Put onion in pan with all the spices, curry leaves, garlic & ginger, and dry fry for 1 minute, add water and cook 2 minutes.Add dried fruit, apple, tamarind, salt and vinegar to pan.Mix well and cook until desired thickness.Pour chutney into sterilized jars and cap while hot, label and store in cold dark place when cold.

I put the dried fruit and apple and chop until pulpy in my processor.

nauru, Dec 23, 4:43am
Hi lx4000 - This recipe is for a small amount which is ideal for our needs but you could double/triple the recipe if you want.

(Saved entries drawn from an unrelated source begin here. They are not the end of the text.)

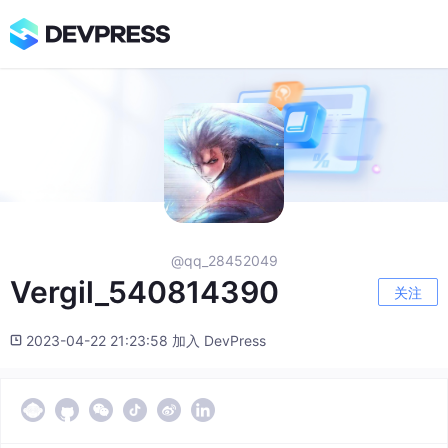
@qq_28452049
Vergil_540814390
关注
2023-04-22 21:23:58 加入 DevPress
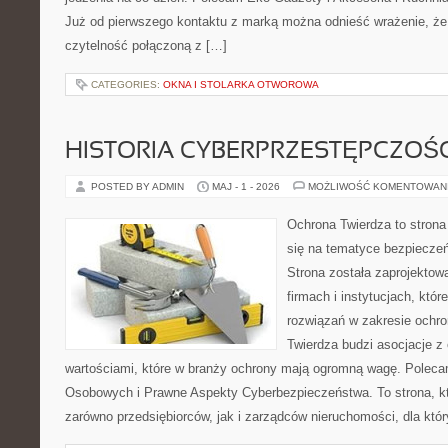
Już od pierwszego kontaktu z marką można odnieść wrażenie, że t
czytelność połączoną z […]
CATEGORIES:
OKNA I STOLARKA OTWOROWA
HISTORIA CYBERPRZESTĘPCZOŚC
POSTED BY ADMIN
MAJ - 1 - 2026
MOŻLIWOŚĆ KOMENTOWAN
Ochrona Twierdza to strona 
się na tematyce bezpiecze
Strona została zaprojektow
firmach i instytucjach, któ
rozwiązań w zakresie ochr
Twierdza budzi asocjacje z 
wartościami, które w branży ochrony mają ogromną wagę. Polec
Osobowych i Prawne Aspekty Cyberbezpieczeństwa. To strona, k
zarówno przedsiębiorców, jak i zarządców nieruchomości, dla któ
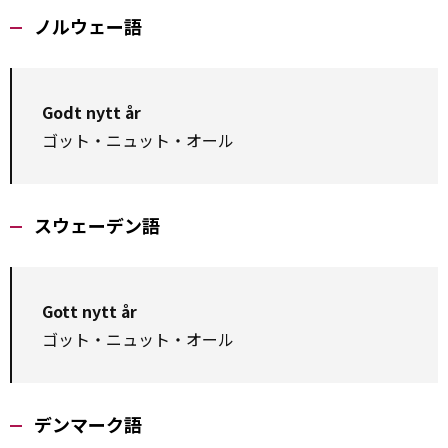
ノルウェー語
Godt nytt år
ゴット・ニュット・オール
スウェーデン語
Gott nytt år
ゴット・ニュット・オール
デンマーク語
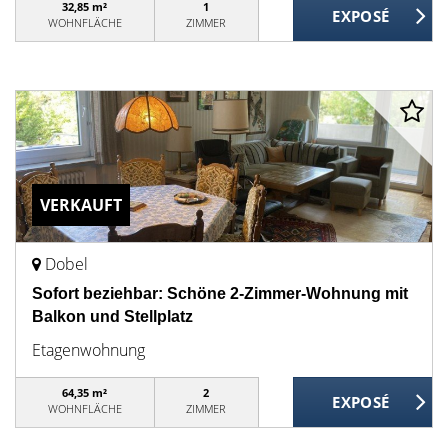
32,85 m²
1
WOHNFLÄCHE
ZIMMER
VERKAUFT
Dobel
Sofort beziehbar: Schöne 2-Zimmer-Wohnung mit
Balkon und Stellplatz
Etagenwohnung
64,35 m²
2
WOHNFLÄCHE
ZIMMER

You could use chopped chili in place of cayenne if you want it spicy.We don't like it too spicy so I use the smaller amount of cayenne.

Tamarind & Date Chutney
1 cup chopped dates
1 chopped onion
1 cup sultanas
1 cup chopped apple
¾ cup brown sugar
½ cup vinegar
½ cup water
½ cup tamarind concentrate
¼ teasp black mustard seeds
1 tablsp crushed garlic
A 1 inch piece fresh ginger grated
½ teasp ground cumin
½ teasp ground coriander
½ teasp turmeric
¼-½ teasp cayenne pepper
¼- ½ teasp salt
6 chopped curry leaves
4 cardamom pods bruised

Put onion in pan with all the spices, curry leaves, garlic & ginger, and dry fry for 1 minute, add water and cook 2 minutes.Add dried fruit, apple, tamarind, salt and vinegar to pan.Mix well and cook until dark and it is the desired thickness.Pour chutney into sterilized jars and cap while hot, label and store in cold dark place when cold.

I put the dried fruit and apple and chop until pulpy in my processor.